[130] And the other things of the body are they not dreams? Is not beauty but for a day, withering before it flowers; health insecure because of the infirmities that lie ready to attack it; strength an easy victim of the diseases which arise from numberless causes; accuracy of senses unstable and easily upset by the onset of some little humour?
[131] As for the external goods, who does not know their uncertainty? Magnificent fortunes have often been dissolved in a single day. Multitudes who have won the first place with the highest honour have passed over to the unglorious lot of the unmeritable and obscure. The greatest kings have seen their empires overthrown when occasion gives a slight turn to the scale.
[132] What I say is vouched for by Dionysius of Corinth, who was the tyrant of Sicily, but when he fell from power fled to Corinth and there this great sovereign became a teacher of the rudiments.
[133] Another witness is Croesus, the king of Lydia, wealthiest of monarchs, who hoped to overthrow the empire of the Persians, and not only lost his own as well but was taken prisoner and on the point of being burnt alive.
[134] That these are dreams is attested not only by single men, but by cities, nations, countries, by Greeks, by the world of the barbarians, by dwellers on the mainland, by dwellers on islands, by Europe, by Asia, by West, by East. For nothing at all anywhere has remained in the same condition; everywhere all has been subject to changes and vicissitudes.

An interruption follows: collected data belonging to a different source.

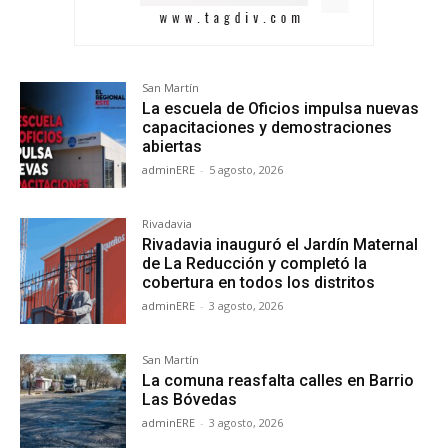
San Martín
La escuela de Oficios impulsa nuevas
capacitaciones y demostraciones
abiertas
adminERE
-
5 agosto, 2026
Rivadavia
Rivadavia inauguró el Jardín Maternal
de La Reducción y completó la
cobertura en todos los distritos
adminERE
-
3 agosto, 2026
San Martín
La comuna reasfalta calles en Barrio
Las Bóvedas
adminERE
-
3 agosto, 2026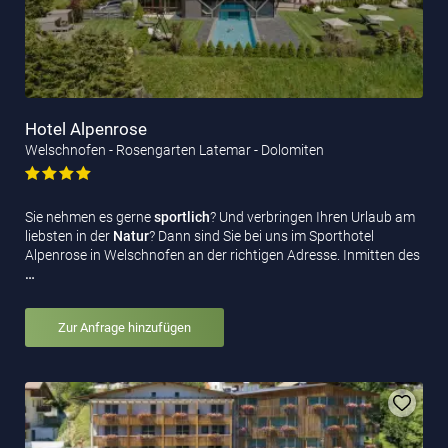
Hotel Alpenrose
Welschnofen - Rosengarten Latemar - Dolomiten
Sie nehmen es gerne
sportlich
? Und verbringen Ihren Urlaub am
liebsten in der
Natur
? Dann sind Sie bei uns im Sporthotel
Alpenrose in Welschnofen an der richtigen Adresse. Inmitten des
…
Zur Anfrage hinzufügen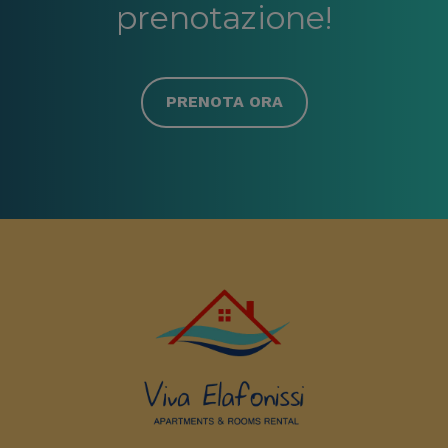
prenotazione!
PRENOTA ORA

[135] Egypt once held the sovereignty over many nations, but now is in slavery. The Macedonians in their day of success flourished so greatly that they held dominion over all the habitable world, but now they pay to the tax-collectors the yearly tributes imposed by their masters.
[136] Where is the house of the Ptolemies, and the fame of the several Successors whose light once shone to the utmost boundaries of land and sea? Where are the liberties of the independent nations and cities, where again the servitude of the vassals? Did not the Persians once rule the Parthians, and now the Parthians rule the Persians? So much do human affairs twist and change, go backward and forward as on the draught-board.
[137] Some picture for their future a long and unlimited run of luck, and the outcome is great calamity, and when they press eagerly to secure what they think to be their heritage of good they find terrible misfortunes, while on the contrary when they expect evil what they meet with is good.
[138] Athletes mightily proud of the strength and muscle and robustness of their bodies, hoping for undoubted victory, have often failed to pass the test and been excluded from the arena, or if admitted, have been vanquished, while others who despaired of taking even the second place have won the first prize and worn the crown.
[139] Some who embarked in summer, the safe sailing season, have been shipwrecked; others who sailed in winter, expecting to be capsized, have reached the harbour in security. Of merchants, some hurry to what seems certain gain, and little know the disasters that await them. Again, when they reckon that they will suffer loss, they win great profits.
[140] Thus fortunes are uncertain either way, and human affairs swing as on a scale with unequal weights, carried lightly up or pressing the balance down, and terrible is the uncertainty and vast the darkness which envelops the events of life. We flounder as though in deep sleep, unable to compass anything by accurate reasoning or to grasp it vigorously and firmly, for all are like shadows and phantoms.
[141] And as in processions the front part passes on and is lost to sight, and in the winter torrents the stream in its course speeds past us and by its violence and rapidity outstrips our observation, so too the events of life rush along past us, and though they make a show of remaining do not stay even for a moment, but are ever swept away.
[142] And those who are awake, who in the uncertainty of apprehension differ nothing from the sleeping, deceive themselves and think that they are capable of discerning differences in the nature of things by incontrovertible processes of reason. Each sense impedes their attainment of knowledge, seduced whether by the sights it sees or by the sounds it hears, or by varieties of flavours, or by scents of different quality, to which it turns aside and is dragged along with them, and prevents the soul as a whole from standing erect and advancing without stumbling as along a high road. And thus the senses produce the confusion of high with low and great with small, and all that is akin to inequality and irregularity, and the soul’s sight swims perforce in the great dizziness which they create.